The church soaked in the atmosphere of faith as Yeo spoke boldly—and often comedically—on the topic of breakthrough.
Besides pastoring Trinity Christian Centre, an Assemblies of God church in Singapore with over 7,000 in weekly attendance, Yeo also holds the titles of General Superintendent of the Assemblies of God of Singapore and the Executive Council Member of the World Assemblies of God Fellowship. He is widely known for his gift for bringing timely messages on powerful breakthroughs and transformation to international congregations.
The message he brought to CHC that weekend was indeed timely. Yeo started his message by reminding the congregation that “Breakthrough suggests that there are certain limits in our lives, certain barriers that force us to stay where we are; in order to get past these barriers, we have to learn how to break through them.”
Building on a familiar Bible story–the feeding of the five thousand—and peppering his sermon with his life stories, Yeo shared with the congregation five keys that bring them to a breakthrough.
1) In a remote place, God is there: Recognizing the Presence of God
“If you feel that there’s a gap between you and God, you may be in that remote place. But even when you are in the remote place, God would love to meet you there; and as long as He is there, He can refresh and restore you,” said Yeo.
He also identified the difference between fact and truth. “The fact is that you may not feel God but the truth is that God lives in you!” He reminded the congregation that God is closer to them than they believe.
2) When it is late, it is time for breakthrough: Understand that God has His timing
God is never late, but He is also never early; God is always on time. Yeo explained that if God is early, the one He is helping would either “steal His glory” or “fight him until you mess up His rescue plan.”
3) God’s breakthrough always involves his servants: You are His instrument
“Saying no is an oxymoron in the sight of God. Try saying no to your commander in the army,” said Yeo to a laughing crowd.
Throughout the history of the Bible, God has always used men and women to fulfill His work on Earth.

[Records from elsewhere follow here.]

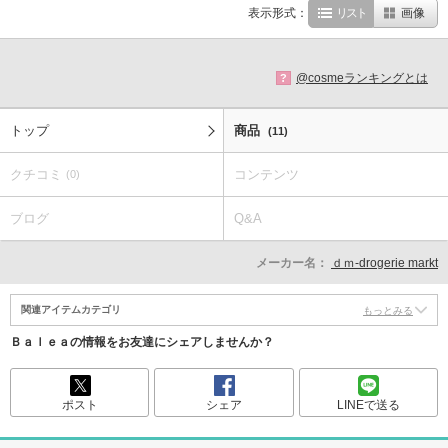
表示形式：
リスト
画像
@cosmeランキングとは
?
トップ
商品
(11)
クチコミ
コンテンツ
(0)
ブログ
Q&A
メーカー名：
ｄｍ-drogerie markt
関連アイテムカテゴリ
もっとみる
Ｂａｌｅａの情報をお友達にシェアしませんか？
ポスト
シェア
LINEで送る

Yeo established that everyone is designed and destined for breakthroughs; the key then is to align one’s own life to God’s Word and His promises, and to be proactive in answering the call of God.

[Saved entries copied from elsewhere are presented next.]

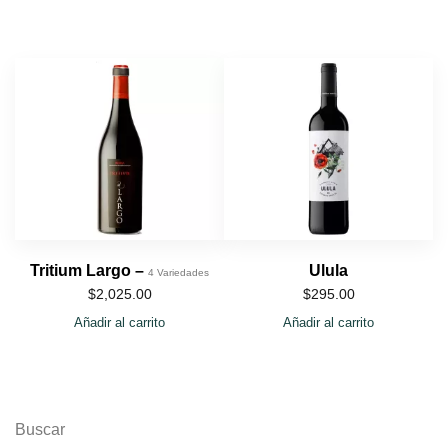
Tritium Largo –
Ulula
4 Variedades
$
2,025.00
$
295.00
Añadir al carrito
Añadir al carrito
Buscar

“Sometimes we have good intentions, but good intentions can get us into trouble,” he pointed out. “Only God’s intentions will give us breakthroughs and mold us into people of breakthroughs.

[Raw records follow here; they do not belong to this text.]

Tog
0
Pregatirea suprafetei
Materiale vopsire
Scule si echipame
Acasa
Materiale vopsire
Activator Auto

“You are God’s agent to breakthroughs!”
4) Step out in faith: Experience the grace of God
“We all need the grace of God, but grace is only appropriated by the activation of faith.
Using the story of how Peter walked on water, Yeo explained, “All 12 disciples heard Jesus calling them to come to Him, but only Peter stepped out of the boat in faith; and when he did, he experienced the grace of God (to walk on water).”
Yeo taught the crowd to be mindful that faith is not just courage in action but also obedience in action.
5) You can only give what you have
Using 12 volunteers, Yeo demonstrated to how Jesus would have divided the five loaves and two fish to the 12 disciples. The disciples were the ones who gave the people “something to eat” as commanded by Jesus.
“That day the disciples learned that they could only give the people what they have,” Yeo said. “Years later when Peter meet the lame man at the Beautiful Gate, he said ‘Silver and gold I do not have, but what I do have I give you.’ You can only give what you have in your hands.”
In closing, Yeo challenged the congregation to recognize that each person is God’s instrument of breakthrough; when that recognition is coupled with the conviction of who God is and what He can do, breakthroughs will happen in their lives.
Josephine Cheah, 53, a homemaker, felt that Yeo’s message affirmed her faith in God. “I know that even through difficult times, I simply need to step out in faith and God will surely match it with His grace.”
Jonovan Tan, 22, a student, shared the same sentiment. “The greatest takeaway from Reverend Yeo’s message for me was his first key on seeking God in remote places. In most difficult phases in our lives, we forget God is still there with us. We need to remember that He is omnipresent and that no matter what season we may be in, He will never forsake us.”